I was all feeling sorry for myself the other day. Having a pity party – another pity party is more like it. Then I wound up on a FaceTime call with someone from my real home. She heard me out, about all of these things that have pained me of late. Job. Moving. Humiliation. Tough decisions. Then she said it. “Sounds like you forgot where you came from.”
It was Jedi, one of those voices you don’t ignore.
OG Star Wars - Before they added like like 20 others
“How many Walnut Avenue kids live in neighborhoods like yours?” “How’d you get there?” It was as if she were Adrian, and I was Rocky – and Apollo Creed wanted me back in the ring for a second go.
It was a moment of fire and ice. Two things that cannot exist in the same space at the same time. Bitterness and healing – one opens the wound while the other closes it. They cancel each other out. You can’t heal while you’re hiding. If you get this, then you know that anxiety, frustration, and anger can truly be suffocated by compassion, love, and support.
It sucks to realize that you’re a dollar sign to someone you loved. Stings.
That your colleagues see you as a human doing instead of a human being. Ouch.
Or that your home is going to belong to someone else, very soon. More pain.
Then, in all that sorrow, while sinking in the quicksand — a flare in the fog: compassion, love, support. And just like that, the anguish lifts.
The sooner we realize that we need the good people in our lives, the better off we will be.
Because healing doesn’t happen in a vacuum. It happens when someone reminds you of who you are — and who you’ve always been, even before the titles and the mistakes and the fallout. It happens when a voice on the other end of the line says, “You’ve been through worse. You’re still standing.”

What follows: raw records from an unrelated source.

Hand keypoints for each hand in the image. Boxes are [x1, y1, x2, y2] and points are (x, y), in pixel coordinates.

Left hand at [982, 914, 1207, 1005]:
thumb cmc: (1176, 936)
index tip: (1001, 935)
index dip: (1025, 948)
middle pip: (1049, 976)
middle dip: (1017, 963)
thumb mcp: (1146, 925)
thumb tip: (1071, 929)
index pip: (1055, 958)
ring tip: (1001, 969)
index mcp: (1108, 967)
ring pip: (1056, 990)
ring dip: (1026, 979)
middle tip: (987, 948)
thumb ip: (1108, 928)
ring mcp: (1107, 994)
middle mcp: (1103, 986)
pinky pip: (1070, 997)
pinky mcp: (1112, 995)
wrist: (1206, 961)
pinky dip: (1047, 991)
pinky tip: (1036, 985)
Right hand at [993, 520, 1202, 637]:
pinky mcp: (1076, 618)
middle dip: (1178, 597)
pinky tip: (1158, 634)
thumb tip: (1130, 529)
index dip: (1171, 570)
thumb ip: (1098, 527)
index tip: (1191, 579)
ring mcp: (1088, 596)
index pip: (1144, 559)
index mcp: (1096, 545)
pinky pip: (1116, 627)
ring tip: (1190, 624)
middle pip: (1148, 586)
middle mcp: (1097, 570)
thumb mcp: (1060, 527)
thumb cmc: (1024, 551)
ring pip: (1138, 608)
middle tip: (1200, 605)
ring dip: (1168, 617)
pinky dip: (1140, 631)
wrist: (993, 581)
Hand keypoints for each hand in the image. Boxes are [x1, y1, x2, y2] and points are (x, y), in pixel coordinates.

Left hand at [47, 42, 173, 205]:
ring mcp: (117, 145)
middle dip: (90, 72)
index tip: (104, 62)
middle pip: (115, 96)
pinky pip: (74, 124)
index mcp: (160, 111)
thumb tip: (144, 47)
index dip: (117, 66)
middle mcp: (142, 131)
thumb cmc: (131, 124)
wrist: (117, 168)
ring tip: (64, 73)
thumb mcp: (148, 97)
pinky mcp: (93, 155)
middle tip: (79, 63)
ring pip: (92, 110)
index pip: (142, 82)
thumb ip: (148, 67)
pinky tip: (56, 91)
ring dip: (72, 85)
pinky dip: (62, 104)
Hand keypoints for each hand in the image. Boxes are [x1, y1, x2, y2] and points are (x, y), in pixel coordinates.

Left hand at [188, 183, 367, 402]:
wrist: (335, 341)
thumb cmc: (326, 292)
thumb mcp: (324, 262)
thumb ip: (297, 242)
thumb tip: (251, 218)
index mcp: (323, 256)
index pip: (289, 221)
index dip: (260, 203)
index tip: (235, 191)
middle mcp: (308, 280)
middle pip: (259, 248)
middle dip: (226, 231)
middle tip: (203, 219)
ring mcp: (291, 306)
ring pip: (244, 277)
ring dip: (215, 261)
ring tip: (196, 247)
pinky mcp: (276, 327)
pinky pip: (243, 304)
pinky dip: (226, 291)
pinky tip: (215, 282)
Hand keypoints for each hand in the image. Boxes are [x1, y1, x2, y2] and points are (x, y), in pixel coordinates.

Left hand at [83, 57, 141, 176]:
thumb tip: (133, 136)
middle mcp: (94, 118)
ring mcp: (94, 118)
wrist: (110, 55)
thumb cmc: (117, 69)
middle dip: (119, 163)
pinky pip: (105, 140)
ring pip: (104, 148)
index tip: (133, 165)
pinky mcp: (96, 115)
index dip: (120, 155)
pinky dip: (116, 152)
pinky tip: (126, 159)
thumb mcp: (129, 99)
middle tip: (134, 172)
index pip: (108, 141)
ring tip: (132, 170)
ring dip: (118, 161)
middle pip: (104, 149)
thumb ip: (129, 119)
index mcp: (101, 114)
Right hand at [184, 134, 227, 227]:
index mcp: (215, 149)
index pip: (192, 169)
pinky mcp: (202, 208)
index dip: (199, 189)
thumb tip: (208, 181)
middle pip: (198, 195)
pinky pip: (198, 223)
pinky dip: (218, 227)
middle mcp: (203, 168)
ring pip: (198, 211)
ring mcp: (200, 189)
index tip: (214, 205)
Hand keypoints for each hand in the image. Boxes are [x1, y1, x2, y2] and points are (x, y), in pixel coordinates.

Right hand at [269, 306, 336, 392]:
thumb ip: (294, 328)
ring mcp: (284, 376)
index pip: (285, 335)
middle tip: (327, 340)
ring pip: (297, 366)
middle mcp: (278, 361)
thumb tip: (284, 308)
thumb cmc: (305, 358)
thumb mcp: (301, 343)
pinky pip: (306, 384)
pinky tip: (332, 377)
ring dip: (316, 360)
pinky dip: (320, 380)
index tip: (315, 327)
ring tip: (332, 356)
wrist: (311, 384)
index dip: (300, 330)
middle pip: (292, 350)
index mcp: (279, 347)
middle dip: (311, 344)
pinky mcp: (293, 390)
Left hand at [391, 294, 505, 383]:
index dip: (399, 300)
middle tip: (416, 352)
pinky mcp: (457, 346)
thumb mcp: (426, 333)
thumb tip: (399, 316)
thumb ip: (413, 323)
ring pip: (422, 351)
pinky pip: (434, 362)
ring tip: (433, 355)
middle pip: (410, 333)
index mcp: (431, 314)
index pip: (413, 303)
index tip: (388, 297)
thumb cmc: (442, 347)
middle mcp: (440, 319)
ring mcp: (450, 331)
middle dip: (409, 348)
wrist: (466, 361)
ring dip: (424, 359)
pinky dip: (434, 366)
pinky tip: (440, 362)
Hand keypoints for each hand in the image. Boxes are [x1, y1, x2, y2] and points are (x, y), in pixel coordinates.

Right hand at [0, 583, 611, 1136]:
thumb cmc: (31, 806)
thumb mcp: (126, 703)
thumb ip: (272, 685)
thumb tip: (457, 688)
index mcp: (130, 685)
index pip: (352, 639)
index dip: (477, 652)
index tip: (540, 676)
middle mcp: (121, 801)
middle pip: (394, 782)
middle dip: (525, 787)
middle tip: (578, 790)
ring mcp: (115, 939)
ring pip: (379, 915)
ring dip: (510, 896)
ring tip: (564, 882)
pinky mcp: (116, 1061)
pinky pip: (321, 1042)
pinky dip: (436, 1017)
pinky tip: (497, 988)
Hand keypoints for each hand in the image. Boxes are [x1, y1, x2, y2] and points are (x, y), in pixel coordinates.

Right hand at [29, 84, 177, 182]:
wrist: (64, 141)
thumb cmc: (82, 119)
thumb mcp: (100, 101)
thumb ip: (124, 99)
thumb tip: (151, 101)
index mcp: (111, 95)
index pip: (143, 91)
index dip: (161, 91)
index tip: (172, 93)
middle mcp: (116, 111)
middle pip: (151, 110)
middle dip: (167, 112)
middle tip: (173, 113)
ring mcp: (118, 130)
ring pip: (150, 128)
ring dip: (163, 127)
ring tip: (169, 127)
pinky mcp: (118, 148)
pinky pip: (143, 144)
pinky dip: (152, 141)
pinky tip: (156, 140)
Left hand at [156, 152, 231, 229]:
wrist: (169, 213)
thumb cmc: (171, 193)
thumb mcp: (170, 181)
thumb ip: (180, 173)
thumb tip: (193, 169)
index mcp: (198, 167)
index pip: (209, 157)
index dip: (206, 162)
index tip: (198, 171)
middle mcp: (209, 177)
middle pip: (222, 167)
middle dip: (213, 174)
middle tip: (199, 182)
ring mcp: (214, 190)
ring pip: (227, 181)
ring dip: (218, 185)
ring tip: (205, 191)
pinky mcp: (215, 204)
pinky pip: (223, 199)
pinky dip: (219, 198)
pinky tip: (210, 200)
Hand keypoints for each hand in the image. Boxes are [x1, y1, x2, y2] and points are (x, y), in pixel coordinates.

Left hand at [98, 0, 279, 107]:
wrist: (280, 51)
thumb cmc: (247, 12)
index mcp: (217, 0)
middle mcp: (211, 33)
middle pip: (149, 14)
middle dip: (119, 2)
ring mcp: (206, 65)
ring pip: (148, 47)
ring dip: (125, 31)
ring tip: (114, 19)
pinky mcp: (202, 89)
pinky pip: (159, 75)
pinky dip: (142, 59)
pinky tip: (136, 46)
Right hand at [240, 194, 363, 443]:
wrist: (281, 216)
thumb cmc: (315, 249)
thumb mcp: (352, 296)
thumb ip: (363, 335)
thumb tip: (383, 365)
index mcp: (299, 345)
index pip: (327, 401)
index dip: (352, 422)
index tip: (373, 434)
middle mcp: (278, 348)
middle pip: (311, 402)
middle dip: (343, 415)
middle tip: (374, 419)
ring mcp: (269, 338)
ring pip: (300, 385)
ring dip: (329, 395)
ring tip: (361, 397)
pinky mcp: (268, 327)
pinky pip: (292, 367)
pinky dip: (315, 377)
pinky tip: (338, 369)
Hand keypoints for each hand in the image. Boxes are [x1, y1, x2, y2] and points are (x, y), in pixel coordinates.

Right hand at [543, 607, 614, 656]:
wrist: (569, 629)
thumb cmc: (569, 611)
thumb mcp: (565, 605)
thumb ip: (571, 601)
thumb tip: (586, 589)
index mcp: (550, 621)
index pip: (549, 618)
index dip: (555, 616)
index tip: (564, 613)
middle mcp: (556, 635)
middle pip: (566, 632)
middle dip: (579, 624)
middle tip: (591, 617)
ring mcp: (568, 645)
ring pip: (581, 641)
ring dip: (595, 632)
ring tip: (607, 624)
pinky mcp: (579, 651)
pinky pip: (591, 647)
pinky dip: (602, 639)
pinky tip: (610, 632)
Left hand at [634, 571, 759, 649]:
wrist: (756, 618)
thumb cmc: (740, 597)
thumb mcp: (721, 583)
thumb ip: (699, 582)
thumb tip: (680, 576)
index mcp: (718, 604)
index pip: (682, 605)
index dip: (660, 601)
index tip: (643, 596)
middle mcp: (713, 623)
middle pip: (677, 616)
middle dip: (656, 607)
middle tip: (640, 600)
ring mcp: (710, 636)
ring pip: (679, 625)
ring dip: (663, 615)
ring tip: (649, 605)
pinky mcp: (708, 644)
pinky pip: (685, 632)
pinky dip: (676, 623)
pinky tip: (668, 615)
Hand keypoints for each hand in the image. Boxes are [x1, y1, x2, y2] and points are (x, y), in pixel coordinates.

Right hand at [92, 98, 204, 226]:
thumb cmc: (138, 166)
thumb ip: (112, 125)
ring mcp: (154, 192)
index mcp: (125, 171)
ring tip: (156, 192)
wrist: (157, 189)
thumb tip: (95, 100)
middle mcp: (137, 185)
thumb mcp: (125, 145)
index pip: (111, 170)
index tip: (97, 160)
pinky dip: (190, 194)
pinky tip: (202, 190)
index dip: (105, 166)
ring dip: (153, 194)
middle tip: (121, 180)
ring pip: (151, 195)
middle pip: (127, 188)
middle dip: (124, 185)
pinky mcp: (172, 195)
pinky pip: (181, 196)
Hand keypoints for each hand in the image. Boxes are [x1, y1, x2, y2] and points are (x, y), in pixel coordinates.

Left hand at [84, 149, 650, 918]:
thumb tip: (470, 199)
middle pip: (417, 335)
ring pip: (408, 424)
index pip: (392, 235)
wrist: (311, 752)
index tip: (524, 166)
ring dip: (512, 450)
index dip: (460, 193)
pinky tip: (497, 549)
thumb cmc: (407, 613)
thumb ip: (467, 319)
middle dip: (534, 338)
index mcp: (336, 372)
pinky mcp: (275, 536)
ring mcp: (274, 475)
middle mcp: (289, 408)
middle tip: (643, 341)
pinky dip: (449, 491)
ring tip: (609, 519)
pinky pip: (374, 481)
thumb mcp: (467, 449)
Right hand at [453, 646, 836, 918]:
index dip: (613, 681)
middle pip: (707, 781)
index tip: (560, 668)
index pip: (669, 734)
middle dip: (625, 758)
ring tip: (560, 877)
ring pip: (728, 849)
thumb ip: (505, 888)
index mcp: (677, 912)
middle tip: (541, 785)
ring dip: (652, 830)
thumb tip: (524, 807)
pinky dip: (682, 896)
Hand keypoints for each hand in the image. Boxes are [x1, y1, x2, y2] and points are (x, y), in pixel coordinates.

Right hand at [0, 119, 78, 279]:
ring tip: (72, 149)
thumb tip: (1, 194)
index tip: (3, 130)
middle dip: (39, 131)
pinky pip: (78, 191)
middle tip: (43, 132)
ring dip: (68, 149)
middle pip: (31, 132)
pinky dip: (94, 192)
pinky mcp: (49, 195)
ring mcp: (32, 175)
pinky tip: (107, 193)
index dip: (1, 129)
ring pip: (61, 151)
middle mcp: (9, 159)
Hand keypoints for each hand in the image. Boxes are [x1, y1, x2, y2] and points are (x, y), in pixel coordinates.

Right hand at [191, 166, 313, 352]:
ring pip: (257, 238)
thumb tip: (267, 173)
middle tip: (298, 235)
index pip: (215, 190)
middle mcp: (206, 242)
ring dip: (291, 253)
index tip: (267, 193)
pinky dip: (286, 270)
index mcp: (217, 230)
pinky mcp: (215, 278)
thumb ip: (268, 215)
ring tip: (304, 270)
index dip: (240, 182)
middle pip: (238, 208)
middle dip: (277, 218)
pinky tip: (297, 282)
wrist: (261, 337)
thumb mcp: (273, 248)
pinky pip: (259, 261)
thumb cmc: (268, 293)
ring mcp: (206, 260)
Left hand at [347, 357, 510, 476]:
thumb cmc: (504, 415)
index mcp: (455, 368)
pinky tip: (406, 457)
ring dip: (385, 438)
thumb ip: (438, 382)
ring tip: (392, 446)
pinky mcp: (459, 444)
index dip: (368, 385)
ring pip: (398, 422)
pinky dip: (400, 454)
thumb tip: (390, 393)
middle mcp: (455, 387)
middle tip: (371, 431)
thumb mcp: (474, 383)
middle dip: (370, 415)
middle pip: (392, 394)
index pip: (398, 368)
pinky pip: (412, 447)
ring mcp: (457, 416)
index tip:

Yeah, I’m packing boxes. I’m leaving behind the house I thought I’d grow old in. But I’m not leaving empty-handed. I’m taking every hard lesson, every scar that taught me something, every ounce of strength I didn’t know I had. And most of all, I’m taking my story — still messy, still in progress, but still mine.
This next place won’t have those notches on the wall, but maybe my son and I will make new ones. Maybe it’ll have laughter in the kitchen, quiet mornings, and space to grow into something better. Not because everything is fixed, but because progress is being made.
I used to think a house was just where you lived. Now I know it’s also where you leave — when it’s time to become someone new.
So if you’re standing in the rubble of something you thought would last forever, I’ll say what was said to me by a Jedi Master:
Did you really come this far, just to disappear?